BEGIN Records for processing

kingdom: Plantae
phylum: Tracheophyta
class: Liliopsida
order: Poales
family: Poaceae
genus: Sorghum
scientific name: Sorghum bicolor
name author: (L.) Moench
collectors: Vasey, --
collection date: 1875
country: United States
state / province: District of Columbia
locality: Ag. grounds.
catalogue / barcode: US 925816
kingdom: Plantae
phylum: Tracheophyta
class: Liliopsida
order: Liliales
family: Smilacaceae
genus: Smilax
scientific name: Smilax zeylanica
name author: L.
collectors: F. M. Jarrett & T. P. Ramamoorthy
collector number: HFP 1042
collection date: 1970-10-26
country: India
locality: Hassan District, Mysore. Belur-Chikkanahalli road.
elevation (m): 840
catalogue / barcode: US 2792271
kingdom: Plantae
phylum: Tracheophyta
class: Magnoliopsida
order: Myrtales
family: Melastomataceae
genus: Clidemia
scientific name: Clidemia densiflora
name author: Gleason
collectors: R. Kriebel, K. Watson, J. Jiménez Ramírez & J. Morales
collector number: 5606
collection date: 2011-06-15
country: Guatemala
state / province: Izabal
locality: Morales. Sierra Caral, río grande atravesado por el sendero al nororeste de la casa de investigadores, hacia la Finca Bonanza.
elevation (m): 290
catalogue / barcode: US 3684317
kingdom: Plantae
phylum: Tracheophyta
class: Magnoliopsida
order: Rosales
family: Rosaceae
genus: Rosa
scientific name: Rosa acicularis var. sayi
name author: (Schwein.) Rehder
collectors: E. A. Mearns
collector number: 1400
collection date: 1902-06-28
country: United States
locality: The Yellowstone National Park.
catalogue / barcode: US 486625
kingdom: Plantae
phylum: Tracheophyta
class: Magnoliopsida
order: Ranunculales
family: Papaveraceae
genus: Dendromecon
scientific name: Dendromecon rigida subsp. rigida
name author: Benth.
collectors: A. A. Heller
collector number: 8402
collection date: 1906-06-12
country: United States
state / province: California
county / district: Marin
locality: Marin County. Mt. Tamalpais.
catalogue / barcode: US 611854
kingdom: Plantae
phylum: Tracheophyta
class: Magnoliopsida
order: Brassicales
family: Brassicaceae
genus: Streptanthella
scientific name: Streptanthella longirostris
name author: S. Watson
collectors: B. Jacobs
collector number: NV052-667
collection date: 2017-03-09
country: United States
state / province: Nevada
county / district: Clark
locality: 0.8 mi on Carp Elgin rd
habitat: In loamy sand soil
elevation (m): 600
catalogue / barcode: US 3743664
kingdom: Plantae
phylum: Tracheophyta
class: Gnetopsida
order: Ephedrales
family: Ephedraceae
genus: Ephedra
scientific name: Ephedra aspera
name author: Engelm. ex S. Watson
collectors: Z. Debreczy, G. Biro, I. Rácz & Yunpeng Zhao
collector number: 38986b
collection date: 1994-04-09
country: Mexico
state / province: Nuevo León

END Records for processing

§ Task details: Rewrite the items beginning at the line that has "locality: Morales. Sierra" and ending after the line that has "order: Rosales", replacing "elevation" with "altitude" and changing nothing else.

§ Expected output:
locality: Morales. Sierra Caral, río grande atravesado por el sendero al nororeste de la casa de investigadores, hacia la Finca Bonanza.
altitude (m): 290
catalogue / barcode: US 3684317
kingdom: Plantae
phylum: Tracheophyta
class: Magnoliopsida
order: Rosales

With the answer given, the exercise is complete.